One thing that I hope people don't miss is that the problem "Google Alerts" solv...

wodow · on Sept 25, 2013

Thanks for an interesting post.

The IBM journal publication - is it this one? http://ieeexplore.ieee.org/xpl/tocresult.jsp?isnumber=617771...

fintler · on Sept 25, 2013

Although I'm not sure if that's the mentioned publication, you might want to take a look at https://uima.apache.org/.

More info on how Watson is using UIMA: https://blogs.apache.org/foundation/entry/apache_innovation_...

PaulHoule · on Sept 25, 2013

Yep, thanks for the link!

AznHisoka · on Sept 25, 2013

Isn't Google Alerts simply based on keyword/phrase matches? So if I want to get an alert for the keyword "recipe", it'll give me web pages that are about recipes, as well as articles that simply have the word 'recipe' (ie "Customer development is the recipe to startup success"). I don't think it ever marketed itself as a topic search alert system.

PaulHoule · on Sept 25, 2013

Yeah, but here's a Fermi problem the crowd.

How many web pages get created every day that contain the word "recipe"?

I'm certain you'd be buried in notifications if Google sent you an alert for every recipe, so it has to have some selection mechanism to send you particular recipes...

beambot · on Sept 25, 2013

I thought Google Alerts were to tell you when specific phrases were encountered, like "MyMostlyUniqueFullName" or "MyCompanyName". "Recipe" doesn't seem that useful -- or at least doesn't match my M.O. for Google Alerts.
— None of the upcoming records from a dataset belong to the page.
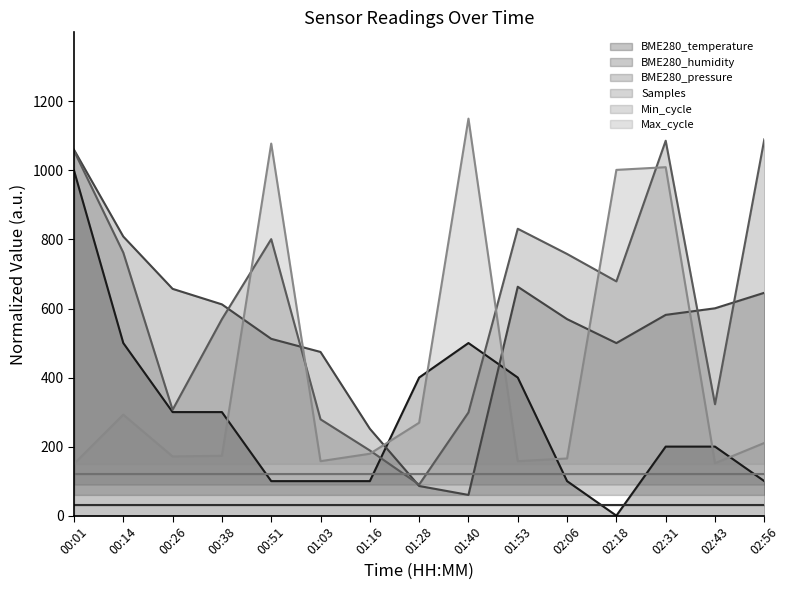

Which series has the largest total across all categories?

Samples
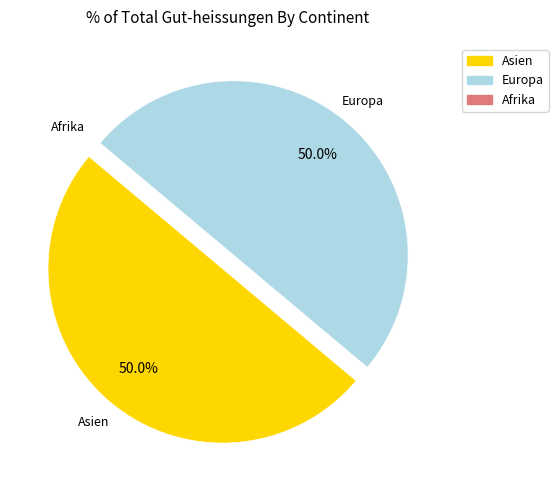

What percentage is the Asien slice, to the nearest percent?

50%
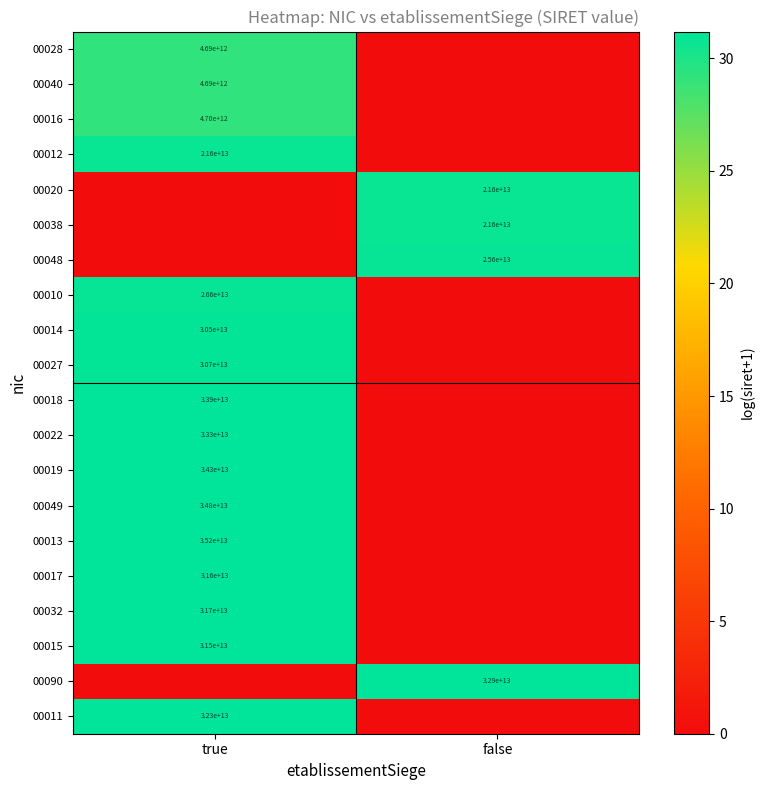

Is it true that 00032 equals 31700000000000 at true?

True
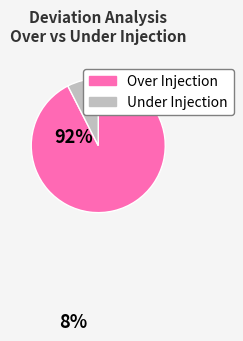

What is the majority slice?

Over Injection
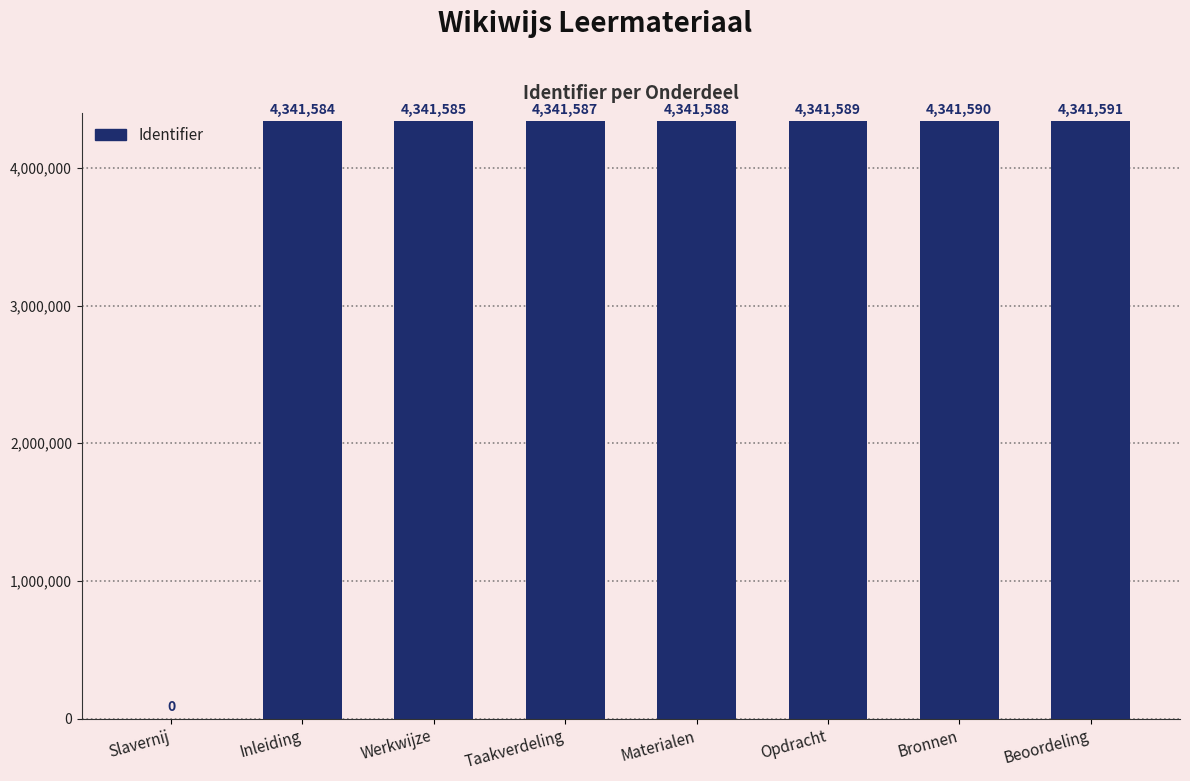

How many positive values are there?

7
gavinpc · on Sept 26, 2013

I'm guessing that most Google Alerts are "vanity alerts," as your examples suggest. The putative decline of the service could thus fit with the idea that such functions are meant to be subsumed by Google+.

est · on Sept 26, 2013

I once tried to search for Avatar the movie, but SERP returns many Avatar the video game. I added -game, but realized that if a blog titles "Why I like Avatar (the movie, not the game)", it might be filtered out with the -game keyword.

zeckalpha · on Sept 26, 2013

But not the TV show? That's disappointing.

AznHisoka · on Sept 25, 2013

Well, if there's a ton of results, I'm sure they use some sort of way to filter out the unpopular ones, such as pagerank.

nl · on Sept 26, 2013

Nice points. This is pretty much why the old Google blog search failed, too.

The problem with your similarity scoring idea is that it fails badly in adversarial conditions (as I'm sure you are aware). It's easy to work around that failure, but then you end up using something like dot-product. I'm not at all convinced that normalizing the scoring is throwing anything away at all.

On another point:

Would you mind explaining this a bit more: Because these algorithms almost always get the wrong idea about the prior distribution, you often make a "failing" machine learning algo very useful if you do logistic regression on the output and use that to convert the output into a probability score.

PaulHoule · on Sept 26, 2013

In the case I'm talking about we were using RDF data that was curated, so we had no enemy.

Adversarial IR is a problem that came with Google and will go away with Google.

Bing has the problem because too they are trying to be Google.

If you accept Sturgeon's law,

http://en.wikipedia.org/wiki/Sturgeon%27s_Law

and realize that it's more like "99.9% of the web is crap", you can look at it as a whitelisting problem rather than a blacklisting problem. If you search for "WOW Gold" you're going to get some article from Wired about how people are working 18 hours playing video games under horrific conditions in a Satanic mill somewhere in Shenzhen. And that's it.

Google can't whitelist because of business and political reasons. Smaller companies, particularly vertical focused, can.

As for the prior, I was working w/ Thorsten Joachims and an undergrad years with classifying papers from the physics arXiv. If you want to separate out astrophysics (which was the biggest category) from anything else, the number of negatives in your training set will greatly outnumber the positives, and under this situation the SVM gets the idea that it's safer to bet against astrophysics than it really is. If on the other hand you have a balance number of pos and neg examples, it's also getting a wrong idea.

We tried using the SVM out of the box and had lousy examples and then Joachims told us to try

http://en.wikipedia.org/wiki/Receiver_operating_characterist...

and we found we could tune the cutoff to get performance that was much more satisfying.

Most machine learning books go on for hundreds of pages about Kernel theory and whatever and spend two or three pages on ROC analysis (and it's friends, like logistic regression -> probability score.)

A big problem with things like TREC and Kaggle is that need to pick one definition of "accuracy" so that a whole crowd of intelligent but unwise people can fight for the last 0.2% percent, but it doesn't lead to applications because in the real world the cost of some mistakes is worse than other mistakes, and you could use simple methods and ROC/logistic analysis to make something that maximizes business value with 1/10 the effort.